The Manila Times

Dafoe holds Oscar flag for heart-melting movie about poor kids

- AFP

Willem Dafoe frankly doesn’t give a damn if he misses out on a best supporting actor Oscar for a third time next month.

“That is not what I do this for,” said the dry, self-deprecatin­g star, who was also nominated for Oliver Stone’s “Platoon” in 1987 and for “Shadow of a Vampire” 13 years later.

Yet he will be sore if “The Florida Project,” the break- out low-budget film about poor kids growing up in the shadow of Walt Disney World in Orlando, gets nothing.

Dafoe told AFP he was “disappoint­ed when (its director) Sean Baker didn’t get some love because this is very much his film and he made a beautiful movie.”

“I was hoping either the film or him or one of the other performers would get recognized but it didn’t happen.”

He was not alone. Critics swooned over the performanc­es Baker drew from the three children he cast – one of whom he found in a supermarke­t – and first-timer Bria Vinaite, who he spotted on Instagram.

The subtly moving story Baker shot in a cheap motel along the Kissimmee Strip leading to the theme park, using some of its homeless residents as extras, was a surprising­ly heart-warming hit and topped many bestfilm- of- the- year lists.

Poor outside the gates

Dafoe plays a world-weary janitor who tries to protect Vinaite’s character, a tattooed single mother, from herself. Living hand-to-mouth with her seven-year- old daughter (Brooklynn Prince) from hustling and charity handouts, the film is both a tender and unsparing portrait of families trapped in poverty at the gates of what Disney calls “The Happiest Place on Earth.”

Baker and much of his cast lived in the hotel while working on the film, and Dafoe said the experience opened his eyes.

“Some of the residents had two or three jobs, they just couldn’t earn enough to get out. They are paying the price of an apartment almost, and all they had was a single room. Some were just horribly addicted, some are caught in a weak social welfare system -- there was a whole rainbow of experience­s and you would not have seen that had you not been living with them.

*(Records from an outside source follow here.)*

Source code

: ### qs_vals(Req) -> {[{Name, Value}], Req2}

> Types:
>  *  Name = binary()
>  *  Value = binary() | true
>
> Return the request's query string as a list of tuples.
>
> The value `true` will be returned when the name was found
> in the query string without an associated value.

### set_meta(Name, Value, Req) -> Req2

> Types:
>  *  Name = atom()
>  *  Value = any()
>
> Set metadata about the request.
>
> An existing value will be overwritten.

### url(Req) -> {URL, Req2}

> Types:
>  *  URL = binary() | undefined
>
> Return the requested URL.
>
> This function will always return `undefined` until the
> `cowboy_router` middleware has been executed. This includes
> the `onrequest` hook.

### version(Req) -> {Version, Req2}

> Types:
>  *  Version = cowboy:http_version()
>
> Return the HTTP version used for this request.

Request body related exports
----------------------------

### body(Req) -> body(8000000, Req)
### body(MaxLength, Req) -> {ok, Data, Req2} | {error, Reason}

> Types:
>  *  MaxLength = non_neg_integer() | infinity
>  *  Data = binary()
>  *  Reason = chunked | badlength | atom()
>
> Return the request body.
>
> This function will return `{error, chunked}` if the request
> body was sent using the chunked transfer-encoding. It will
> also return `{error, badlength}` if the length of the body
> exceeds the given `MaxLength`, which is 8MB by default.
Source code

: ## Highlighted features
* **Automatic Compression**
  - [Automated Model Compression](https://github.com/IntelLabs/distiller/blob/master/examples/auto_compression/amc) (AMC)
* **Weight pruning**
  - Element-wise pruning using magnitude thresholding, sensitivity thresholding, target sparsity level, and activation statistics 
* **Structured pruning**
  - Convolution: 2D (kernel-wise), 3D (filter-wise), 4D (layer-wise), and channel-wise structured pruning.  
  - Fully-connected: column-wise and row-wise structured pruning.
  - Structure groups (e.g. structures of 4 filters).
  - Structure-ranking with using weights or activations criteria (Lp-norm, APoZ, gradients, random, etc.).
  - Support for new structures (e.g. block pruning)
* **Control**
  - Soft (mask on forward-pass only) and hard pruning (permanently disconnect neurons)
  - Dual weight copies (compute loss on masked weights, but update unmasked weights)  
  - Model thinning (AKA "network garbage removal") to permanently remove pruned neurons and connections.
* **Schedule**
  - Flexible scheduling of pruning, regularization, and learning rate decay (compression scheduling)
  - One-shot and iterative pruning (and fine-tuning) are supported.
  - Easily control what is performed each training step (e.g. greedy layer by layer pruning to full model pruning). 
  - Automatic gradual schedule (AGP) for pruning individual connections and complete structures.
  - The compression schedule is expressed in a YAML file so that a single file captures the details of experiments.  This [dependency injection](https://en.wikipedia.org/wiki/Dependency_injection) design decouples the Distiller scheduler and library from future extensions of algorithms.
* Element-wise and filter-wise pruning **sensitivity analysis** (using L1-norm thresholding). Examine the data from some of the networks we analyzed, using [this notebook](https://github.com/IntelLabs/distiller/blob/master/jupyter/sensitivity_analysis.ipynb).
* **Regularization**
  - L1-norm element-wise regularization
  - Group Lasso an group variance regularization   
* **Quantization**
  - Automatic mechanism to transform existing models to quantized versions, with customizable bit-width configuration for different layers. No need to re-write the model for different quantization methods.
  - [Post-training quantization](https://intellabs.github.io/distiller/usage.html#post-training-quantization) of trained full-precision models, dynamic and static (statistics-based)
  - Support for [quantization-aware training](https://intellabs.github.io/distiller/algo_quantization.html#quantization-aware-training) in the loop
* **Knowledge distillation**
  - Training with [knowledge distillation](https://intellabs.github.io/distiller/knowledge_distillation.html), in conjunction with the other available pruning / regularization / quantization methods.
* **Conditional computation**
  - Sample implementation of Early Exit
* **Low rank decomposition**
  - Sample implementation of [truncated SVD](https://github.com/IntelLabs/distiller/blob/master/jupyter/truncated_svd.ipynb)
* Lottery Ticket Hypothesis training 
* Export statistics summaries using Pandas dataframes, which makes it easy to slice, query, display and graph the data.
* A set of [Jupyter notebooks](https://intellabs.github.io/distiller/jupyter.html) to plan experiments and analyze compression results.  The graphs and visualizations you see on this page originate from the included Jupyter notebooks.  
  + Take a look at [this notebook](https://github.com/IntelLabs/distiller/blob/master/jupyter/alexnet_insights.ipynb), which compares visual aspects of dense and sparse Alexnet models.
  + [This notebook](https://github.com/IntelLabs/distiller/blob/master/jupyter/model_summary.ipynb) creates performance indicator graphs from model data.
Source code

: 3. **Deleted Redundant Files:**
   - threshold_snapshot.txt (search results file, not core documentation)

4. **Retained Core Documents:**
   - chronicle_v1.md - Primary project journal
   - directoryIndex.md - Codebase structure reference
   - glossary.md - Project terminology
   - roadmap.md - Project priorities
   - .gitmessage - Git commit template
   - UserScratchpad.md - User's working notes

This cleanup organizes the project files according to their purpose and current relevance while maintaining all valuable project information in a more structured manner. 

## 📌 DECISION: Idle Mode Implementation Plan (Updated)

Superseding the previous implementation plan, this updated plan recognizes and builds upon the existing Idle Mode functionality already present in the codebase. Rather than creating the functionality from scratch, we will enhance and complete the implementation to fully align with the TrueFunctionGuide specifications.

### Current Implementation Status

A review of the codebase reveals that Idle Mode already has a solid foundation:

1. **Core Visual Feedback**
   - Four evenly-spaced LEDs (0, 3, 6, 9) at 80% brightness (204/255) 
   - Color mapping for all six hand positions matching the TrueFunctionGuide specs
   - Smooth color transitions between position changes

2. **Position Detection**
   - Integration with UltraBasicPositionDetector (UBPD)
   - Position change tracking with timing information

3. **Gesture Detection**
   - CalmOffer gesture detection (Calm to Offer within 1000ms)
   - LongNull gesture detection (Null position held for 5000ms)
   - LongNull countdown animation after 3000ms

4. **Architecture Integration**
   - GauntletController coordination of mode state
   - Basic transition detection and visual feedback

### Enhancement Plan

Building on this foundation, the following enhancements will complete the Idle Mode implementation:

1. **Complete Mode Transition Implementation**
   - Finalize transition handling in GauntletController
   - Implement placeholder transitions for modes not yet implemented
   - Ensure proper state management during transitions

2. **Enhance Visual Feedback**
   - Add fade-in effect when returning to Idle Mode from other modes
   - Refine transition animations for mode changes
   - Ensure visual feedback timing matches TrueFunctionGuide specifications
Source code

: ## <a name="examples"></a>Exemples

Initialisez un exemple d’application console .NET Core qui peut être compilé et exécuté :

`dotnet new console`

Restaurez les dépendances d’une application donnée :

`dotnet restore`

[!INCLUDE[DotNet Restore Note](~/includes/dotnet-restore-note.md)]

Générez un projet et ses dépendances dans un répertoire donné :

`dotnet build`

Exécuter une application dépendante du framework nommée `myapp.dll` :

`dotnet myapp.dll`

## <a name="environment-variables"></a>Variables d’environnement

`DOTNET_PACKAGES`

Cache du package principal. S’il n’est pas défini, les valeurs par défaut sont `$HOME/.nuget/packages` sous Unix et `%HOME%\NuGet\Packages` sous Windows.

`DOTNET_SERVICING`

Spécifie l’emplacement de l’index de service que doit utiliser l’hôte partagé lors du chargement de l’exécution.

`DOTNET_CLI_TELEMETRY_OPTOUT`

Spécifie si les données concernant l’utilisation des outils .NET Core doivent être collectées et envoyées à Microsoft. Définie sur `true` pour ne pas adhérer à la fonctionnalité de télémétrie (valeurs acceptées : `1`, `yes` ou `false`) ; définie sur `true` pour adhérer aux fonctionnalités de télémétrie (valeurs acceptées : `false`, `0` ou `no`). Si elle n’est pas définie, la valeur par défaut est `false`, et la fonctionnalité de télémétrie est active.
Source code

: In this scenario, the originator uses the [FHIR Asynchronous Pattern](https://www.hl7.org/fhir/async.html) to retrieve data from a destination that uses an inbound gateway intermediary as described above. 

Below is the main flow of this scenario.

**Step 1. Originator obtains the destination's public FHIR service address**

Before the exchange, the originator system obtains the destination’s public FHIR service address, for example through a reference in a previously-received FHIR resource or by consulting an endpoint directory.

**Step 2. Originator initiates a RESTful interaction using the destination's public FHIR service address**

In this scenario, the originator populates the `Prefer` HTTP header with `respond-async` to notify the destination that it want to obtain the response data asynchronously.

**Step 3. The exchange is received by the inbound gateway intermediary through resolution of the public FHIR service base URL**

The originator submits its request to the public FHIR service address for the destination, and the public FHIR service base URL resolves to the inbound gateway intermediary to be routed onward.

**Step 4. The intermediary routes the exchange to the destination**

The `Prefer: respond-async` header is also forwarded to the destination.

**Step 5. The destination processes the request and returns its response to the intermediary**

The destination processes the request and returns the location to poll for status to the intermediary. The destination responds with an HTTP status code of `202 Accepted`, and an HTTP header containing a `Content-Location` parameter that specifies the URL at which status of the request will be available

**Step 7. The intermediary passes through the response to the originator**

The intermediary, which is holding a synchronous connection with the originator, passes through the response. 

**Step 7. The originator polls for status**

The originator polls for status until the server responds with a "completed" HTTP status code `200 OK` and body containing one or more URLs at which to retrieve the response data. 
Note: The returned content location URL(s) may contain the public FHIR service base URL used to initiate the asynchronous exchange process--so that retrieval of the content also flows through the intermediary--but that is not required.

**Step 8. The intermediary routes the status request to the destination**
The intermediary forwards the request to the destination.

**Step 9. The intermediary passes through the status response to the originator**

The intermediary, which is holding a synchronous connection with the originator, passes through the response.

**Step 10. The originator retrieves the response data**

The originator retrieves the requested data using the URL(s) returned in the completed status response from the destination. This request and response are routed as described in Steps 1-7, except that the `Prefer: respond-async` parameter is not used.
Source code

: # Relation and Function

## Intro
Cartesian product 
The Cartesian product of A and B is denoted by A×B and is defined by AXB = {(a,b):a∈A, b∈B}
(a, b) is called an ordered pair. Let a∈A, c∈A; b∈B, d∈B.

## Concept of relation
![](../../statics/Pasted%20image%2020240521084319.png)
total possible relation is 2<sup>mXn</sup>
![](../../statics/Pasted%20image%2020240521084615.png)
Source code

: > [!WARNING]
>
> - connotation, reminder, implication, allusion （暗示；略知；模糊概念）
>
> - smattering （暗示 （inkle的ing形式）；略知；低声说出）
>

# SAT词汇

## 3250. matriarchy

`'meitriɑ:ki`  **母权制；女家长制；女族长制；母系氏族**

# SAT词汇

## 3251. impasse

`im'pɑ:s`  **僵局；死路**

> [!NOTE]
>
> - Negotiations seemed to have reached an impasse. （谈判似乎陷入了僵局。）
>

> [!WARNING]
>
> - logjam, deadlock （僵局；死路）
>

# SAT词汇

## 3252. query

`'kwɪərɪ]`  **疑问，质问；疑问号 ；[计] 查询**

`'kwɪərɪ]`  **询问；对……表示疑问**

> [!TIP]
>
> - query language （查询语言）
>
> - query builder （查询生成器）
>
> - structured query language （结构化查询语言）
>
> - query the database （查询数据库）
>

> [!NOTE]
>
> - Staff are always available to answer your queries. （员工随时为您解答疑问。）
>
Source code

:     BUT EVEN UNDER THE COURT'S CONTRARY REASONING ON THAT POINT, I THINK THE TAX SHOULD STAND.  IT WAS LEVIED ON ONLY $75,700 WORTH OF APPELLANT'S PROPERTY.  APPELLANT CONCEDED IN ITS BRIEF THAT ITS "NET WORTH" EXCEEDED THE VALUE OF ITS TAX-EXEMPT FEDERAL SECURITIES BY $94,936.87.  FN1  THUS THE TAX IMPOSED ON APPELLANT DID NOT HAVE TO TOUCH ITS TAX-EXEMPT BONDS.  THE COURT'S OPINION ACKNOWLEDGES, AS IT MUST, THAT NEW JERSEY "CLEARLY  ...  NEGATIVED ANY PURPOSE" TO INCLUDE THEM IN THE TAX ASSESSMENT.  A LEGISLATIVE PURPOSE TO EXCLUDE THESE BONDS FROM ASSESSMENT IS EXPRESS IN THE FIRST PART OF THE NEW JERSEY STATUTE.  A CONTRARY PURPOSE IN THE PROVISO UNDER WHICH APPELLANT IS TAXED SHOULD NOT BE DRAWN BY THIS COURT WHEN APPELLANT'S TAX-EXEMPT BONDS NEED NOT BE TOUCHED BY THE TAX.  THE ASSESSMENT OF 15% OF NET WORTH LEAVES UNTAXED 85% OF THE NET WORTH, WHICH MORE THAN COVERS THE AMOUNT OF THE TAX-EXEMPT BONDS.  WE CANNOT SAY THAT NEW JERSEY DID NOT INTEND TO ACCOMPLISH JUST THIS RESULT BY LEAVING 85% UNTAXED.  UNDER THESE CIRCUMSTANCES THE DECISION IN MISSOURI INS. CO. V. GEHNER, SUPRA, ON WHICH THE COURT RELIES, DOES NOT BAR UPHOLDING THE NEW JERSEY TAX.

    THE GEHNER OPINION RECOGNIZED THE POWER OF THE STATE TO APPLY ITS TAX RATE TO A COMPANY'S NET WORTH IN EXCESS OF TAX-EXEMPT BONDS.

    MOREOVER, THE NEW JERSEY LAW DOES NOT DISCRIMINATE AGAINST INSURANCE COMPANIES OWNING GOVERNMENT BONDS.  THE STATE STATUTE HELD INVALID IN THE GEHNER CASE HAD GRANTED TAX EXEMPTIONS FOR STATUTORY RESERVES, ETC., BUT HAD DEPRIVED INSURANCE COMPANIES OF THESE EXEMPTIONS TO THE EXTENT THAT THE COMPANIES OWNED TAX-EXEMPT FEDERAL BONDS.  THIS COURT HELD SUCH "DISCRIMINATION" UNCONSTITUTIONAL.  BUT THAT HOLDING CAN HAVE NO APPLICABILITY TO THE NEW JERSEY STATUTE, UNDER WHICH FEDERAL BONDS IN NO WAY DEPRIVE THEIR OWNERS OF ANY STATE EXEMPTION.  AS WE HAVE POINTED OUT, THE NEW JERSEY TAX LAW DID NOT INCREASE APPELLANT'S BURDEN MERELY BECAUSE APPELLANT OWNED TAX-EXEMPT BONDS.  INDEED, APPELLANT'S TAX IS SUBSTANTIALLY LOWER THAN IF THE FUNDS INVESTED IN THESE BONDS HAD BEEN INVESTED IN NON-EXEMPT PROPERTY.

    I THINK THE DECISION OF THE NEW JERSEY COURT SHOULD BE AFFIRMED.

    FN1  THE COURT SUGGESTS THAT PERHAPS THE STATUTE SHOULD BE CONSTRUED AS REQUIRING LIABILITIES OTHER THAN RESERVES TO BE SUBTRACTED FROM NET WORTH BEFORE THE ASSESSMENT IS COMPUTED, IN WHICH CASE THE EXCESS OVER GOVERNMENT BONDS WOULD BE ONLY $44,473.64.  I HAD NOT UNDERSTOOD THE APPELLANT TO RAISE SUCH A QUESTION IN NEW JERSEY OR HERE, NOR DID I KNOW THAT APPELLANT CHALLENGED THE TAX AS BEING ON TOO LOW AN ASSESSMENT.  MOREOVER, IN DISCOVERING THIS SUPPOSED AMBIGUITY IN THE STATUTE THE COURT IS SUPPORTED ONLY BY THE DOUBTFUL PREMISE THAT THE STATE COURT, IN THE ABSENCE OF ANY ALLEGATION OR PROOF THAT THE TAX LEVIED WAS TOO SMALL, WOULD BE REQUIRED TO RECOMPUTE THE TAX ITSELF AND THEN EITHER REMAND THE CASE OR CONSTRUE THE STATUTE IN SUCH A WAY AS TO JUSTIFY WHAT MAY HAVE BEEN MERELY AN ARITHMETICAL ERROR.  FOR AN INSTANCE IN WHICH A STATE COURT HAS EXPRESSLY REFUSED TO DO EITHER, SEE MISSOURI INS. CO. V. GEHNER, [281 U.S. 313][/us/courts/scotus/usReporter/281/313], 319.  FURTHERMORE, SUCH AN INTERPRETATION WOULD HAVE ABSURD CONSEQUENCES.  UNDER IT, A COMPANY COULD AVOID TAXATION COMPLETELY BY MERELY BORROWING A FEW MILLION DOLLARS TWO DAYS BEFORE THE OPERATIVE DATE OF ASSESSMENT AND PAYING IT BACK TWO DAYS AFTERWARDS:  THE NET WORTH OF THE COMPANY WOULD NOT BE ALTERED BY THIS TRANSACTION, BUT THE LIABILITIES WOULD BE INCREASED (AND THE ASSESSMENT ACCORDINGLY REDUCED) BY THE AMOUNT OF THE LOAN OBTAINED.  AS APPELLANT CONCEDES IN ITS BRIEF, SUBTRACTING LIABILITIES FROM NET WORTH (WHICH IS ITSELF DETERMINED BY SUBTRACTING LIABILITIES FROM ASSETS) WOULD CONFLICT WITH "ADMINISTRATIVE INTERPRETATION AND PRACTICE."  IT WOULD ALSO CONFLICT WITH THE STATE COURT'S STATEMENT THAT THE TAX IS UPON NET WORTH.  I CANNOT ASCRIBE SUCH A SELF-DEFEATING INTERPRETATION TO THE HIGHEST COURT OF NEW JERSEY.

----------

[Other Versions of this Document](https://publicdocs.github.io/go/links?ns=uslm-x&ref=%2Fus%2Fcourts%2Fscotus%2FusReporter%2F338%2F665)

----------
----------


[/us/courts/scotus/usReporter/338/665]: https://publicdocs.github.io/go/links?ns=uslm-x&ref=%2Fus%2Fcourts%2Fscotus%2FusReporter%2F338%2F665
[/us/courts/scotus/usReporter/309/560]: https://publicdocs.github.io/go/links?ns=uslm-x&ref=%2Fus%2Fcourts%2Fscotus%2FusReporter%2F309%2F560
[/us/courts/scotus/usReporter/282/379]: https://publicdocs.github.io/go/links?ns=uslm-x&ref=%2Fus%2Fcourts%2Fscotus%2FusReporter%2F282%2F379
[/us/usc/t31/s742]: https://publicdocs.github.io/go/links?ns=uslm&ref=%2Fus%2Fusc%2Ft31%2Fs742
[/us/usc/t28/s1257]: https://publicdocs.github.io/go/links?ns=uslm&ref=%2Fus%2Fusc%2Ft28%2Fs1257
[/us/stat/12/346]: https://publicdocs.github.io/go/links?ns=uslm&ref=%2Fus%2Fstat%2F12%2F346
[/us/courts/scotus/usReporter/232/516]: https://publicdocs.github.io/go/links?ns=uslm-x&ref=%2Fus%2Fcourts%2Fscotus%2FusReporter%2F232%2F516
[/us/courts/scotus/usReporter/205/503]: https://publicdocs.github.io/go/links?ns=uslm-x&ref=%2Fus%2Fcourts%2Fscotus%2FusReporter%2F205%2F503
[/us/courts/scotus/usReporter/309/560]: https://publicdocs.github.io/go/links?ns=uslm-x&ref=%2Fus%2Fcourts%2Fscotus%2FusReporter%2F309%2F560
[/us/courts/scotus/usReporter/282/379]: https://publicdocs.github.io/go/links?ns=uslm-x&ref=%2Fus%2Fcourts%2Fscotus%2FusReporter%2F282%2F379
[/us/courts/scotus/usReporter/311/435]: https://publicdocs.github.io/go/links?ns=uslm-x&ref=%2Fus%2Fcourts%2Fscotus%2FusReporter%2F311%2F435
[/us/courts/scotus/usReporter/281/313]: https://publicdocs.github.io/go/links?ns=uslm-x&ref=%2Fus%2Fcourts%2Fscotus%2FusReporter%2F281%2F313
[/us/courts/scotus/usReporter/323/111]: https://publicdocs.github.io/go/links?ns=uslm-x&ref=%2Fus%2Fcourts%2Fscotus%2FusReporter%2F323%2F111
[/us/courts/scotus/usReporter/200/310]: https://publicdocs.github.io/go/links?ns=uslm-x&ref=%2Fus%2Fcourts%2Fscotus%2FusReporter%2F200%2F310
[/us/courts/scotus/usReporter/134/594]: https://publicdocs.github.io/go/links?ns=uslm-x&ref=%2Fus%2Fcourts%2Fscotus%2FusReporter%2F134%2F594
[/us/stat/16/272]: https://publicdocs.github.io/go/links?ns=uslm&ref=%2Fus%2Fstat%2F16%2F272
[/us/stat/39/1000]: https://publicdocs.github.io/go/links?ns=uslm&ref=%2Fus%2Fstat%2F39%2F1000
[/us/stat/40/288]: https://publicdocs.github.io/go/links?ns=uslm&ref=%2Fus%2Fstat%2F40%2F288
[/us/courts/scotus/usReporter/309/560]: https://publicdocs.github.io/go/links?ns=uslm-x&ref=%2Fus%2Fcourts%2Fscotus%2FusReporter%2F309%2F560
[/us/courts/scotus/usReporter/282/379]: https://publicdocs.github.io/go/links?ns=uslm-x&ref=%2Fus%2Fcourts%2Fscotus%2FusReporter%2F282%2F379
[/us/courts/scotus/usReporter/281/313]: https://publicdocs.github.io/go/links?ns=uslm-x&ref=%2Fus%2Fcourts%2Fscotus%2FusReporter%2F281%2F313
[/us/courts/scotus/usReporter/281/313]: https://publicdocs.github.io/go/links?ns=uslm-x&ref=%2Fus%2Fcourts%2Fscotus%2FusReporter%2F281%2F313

“When you get to know the people and hear their stories, you have a different understand­ing (of poverty),” Dafoe added. “That helps root the story to make sure that the movie’s not bullshit.”

Dafoe, 62, said the genius of the atmosphere Baker created on set with his partner and acting coach Samantha Quan meant that the actor found himself both being and playing the only responsibl­e adult around.

“It was really like having children,” he laughed. “We would wind them up and let them have fun. It was not what you would call a very ‘profession­al’ atmosphere.

Dafoe said he signed up straight away for the project because he so loved Baker’s previous film, “Tangerine”, a bitterswee­t portrait of a transgende­r sex worker’s eventful love life which he shot on an iPhone.